By Jonathan Klotz
| Published
My Hero Academia has its share of detractors, and even those who have followed the series since the beginning have had trouble keeping up with the superhero saga. Yet, with Season 7, the anime has proved it’s worth the journey of watching Deku and the students of Class 1A from the very beginning. “The Chain Thus Far,” Episode 16 of Season 7, and Episode 156 overall, was one of the most satisfying and cathartic episodes of any anime, with one moment, one bullet, that turned it from an anime I thought was pretty good, to one of my all-time favorites.
Their Darkest Hour
In “The Chain Thus Far,” Deku is facing off with the awakened Shigaraki, while the other heroes, scattered across Japan, are about to be defeated following Spinner’s successful mission to free Kurogiri. At the darkest moment in My Hero Academia, Deku is weakened form using Gearshift and can’t react to Shigaraki in time, while Skeptic, the villain’s expert hacker, has infiltrated U.A. High School and is going to crash the floating island, when suddenly, La Brava, the villainous girlfriend of Gentle Criminal, hacks Skeptic’s system and takes control.

--

## WORK TO COMPLETE:
(1) Which My Hero Academia characters does the article name?
(2) Can you duplicate the article word for word from "Their Darkest Hour" to "and takes control."?
The listing after this point isn't needed for anything asked here.

--

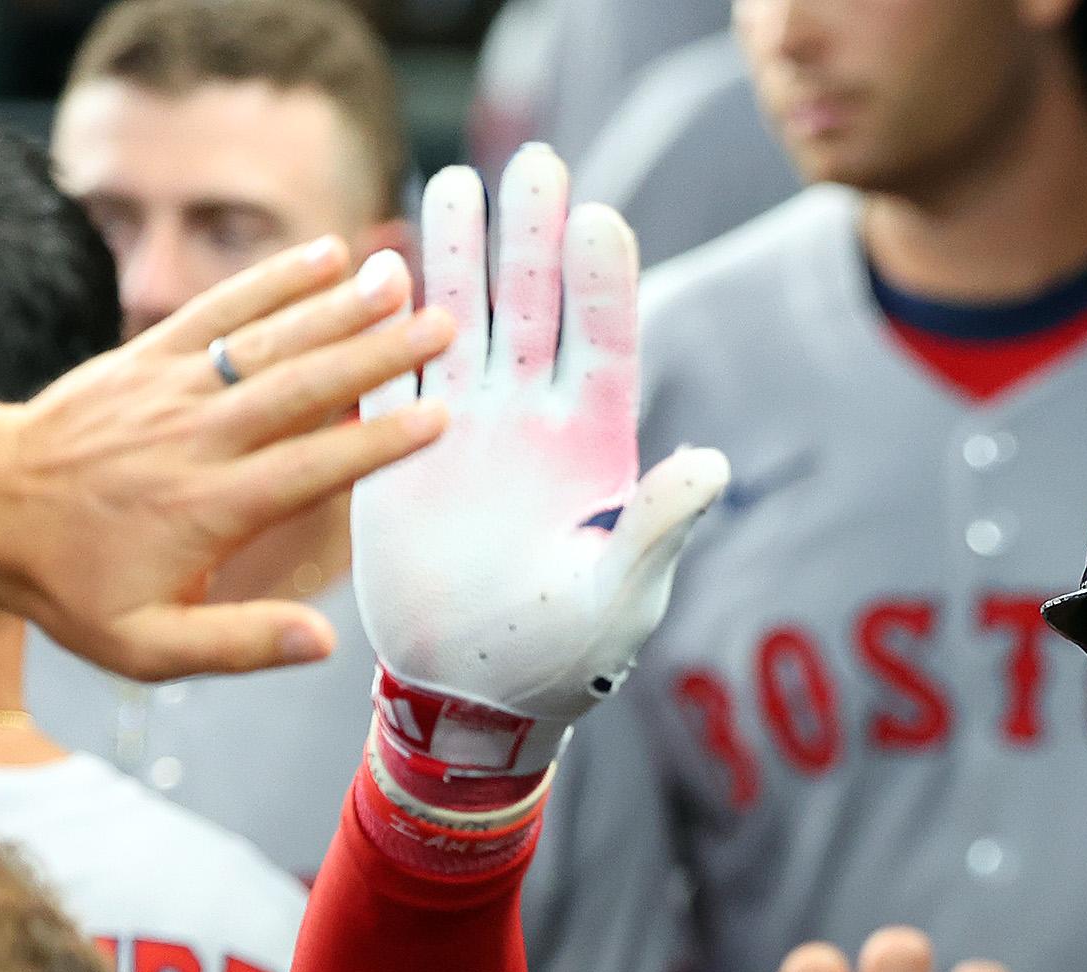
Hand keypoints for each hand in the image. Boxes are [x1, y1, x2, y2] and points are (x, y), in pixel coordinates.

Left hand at [0, 237, 456, 680]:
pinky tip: (324, 257)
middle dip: (376, 354)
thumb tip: (323, 642)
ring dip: (338, 307)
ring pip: (266, 340)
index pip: (309, 467)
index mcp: (208, 508)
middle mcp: (195, 438)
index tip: (437, 418)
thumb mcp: (145, 647)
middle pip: (301, 388)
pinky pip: (217, 310)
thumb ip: (238, 644)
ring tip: (400, 279)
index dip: (376, 442)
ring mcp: (170, 388)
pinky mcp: (146, 356)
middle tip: (443, 327)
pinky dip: (272, 280)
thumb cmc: (73, 587)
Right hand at [355, 147, 727, 738]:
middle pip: (533, 307)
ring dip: (458, 256)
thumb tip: (710, 464)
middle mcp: (530, 420)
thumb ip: (659, 527)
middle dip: (534, 236)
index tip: (599, 218)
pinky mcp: (398, 455)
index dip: (602, 283)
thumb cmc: (570, 658)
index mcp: (593, 444)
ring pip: (458, 323)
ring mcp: (462, 430)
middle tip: (537, 161)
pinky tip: (375, 265)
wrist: (478, 694)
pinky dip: (380, 327)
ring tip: (455, 180)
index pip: (604, 342)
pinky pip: (387, 375)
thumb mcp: (623, 596)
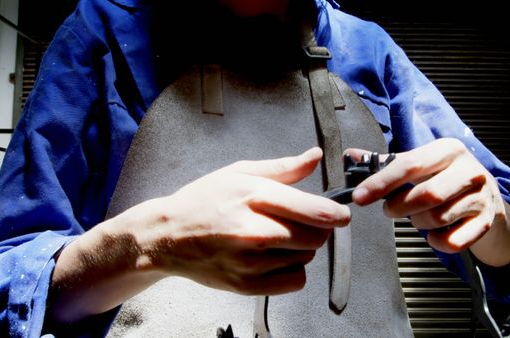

--

## RESPONSES TO THE TASKS:
(1) Deku, Shigaraki, Spinner, Kurogiri, Skeptic, La Brava, Gentle Criminal

(2)
Their Darkest Hour
In “The Chain Thus Far,” Deku is facing off with the awakened Shigaraki, while the other heroes, scattered across Japan, are about to be defeated following Spinner’s successful mission to free Kurogiri. At the darkest moment in My Hero Academia, Deku is weakened form using Gearshift and can’t react to Shigaraki in time, while Skeptic, the villain’s expert hacker, has infiltrated U.A. High School and is going to crash the floating island, when suddenly, La Brava, the villainous girlfriend of Gentle Criminal, hacks Skeptic’s system and takes control.